Il faut reconnaître que les erreurs de parallaxe sont faciles lors du forage.

Utiliser un forêt plus long peut aider. On peut aussi dessiner les racines des dents adjacentes sur le modèle pré-op en plâtre avec l’aide des radios à notre disposition.
Il est prudent dans les cas limites de prendre une radiographie systématiquement avec l’indicateur de position (cela permet toujours de rectifier l’axe) et une fois le forêt pilote passé à longueur de forage (rectification difficile mais au moins cela évite de poser l’implant si on sait que l’on va toucher une racine).

Voici un livre de référence concernant celles et ceux qui veulent approfondir ce sujet passionnant:

Je vous suggère également de relire les 3 articles parus dans le blog concernant l’heuristique:

Le temps de consultation

Le bon diagnostic

L’erreur de diagnostic

source:

http://thesesante.ups-tlse.fr/927/1/2015TOU33058.pdf

 

3 commentaires sur “Pourquoi commet-on des erreurs???”

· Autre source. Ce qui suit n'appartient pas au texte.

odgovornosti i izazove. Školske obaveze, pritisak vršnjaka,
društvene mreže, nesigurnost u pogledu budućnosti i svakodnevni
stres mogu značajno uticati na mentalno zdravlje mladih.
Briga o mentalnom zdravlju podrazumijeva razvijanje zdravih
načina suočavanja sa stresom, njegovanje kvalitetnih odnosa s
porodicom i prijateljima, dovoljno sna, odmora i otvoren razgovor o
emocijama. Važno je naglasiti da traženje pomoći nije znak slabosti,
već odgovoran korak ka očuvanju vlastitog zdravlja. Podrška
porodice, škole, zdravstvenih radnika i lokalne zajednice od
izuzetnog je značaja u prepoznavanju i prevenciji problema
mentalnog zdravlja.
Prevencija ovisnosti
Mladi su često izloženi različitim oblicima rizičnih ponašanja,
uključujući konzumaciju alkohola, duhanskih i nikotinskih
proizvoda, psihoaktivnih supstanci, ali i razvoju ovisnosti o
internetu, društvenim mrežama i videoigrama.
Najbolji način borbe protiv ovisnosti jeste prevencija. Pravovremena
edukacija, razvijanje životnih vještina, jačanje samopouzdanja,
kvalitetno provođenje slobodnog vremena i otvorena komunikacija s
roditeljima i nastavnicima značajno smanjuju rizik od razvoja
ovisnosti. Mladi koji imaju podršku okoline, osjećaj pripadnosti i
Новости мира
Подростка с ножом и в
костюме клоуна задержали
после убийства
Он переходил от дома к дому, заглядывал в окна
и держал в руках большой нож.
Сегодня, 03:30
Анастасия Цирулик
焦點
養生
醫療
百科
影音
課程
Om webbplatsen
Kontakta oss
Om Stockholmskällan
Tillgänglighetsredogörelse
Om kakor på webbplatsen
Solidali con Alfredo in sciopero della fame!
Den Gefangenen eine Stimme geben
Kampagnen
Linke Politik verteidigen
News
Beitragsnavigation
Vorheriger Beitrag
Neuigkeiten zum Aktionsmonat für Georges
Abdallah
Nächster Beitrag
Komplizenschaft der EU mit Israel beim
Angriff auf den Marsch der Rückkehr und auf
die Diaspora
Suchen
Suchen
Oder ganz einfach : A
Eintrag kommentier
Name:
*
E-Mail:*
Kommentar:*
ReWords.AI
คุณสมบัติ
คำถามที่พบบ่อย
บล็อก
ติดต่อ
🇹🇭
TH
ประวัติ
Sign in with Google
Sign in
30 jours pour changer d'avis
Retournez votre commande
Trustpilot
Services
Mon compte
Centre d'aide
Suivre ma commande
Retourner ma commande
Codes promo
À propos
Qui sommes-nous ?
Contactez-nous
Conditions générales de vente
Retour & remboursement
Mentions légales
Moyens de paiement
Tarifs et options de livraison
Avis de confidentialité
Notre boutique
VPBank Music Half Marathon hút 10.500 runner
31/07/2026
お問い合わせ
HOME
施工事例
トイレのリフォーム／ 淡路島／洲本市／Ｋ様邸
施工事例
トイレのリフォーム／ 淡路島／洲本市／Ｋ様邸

  1. Bonsoir et merci beaucoup pour ce blog ainsi que les précédents
    Parfois on s’entête dans nos cabinets à ce qu’on est capable de faire vite pour le patient qui vient à la dernière minute et nous sous estimons nos capacités de terminer l’acte convenablement par conséquence on augmente beaucoup la probabilité de commettre une faute iatrogène.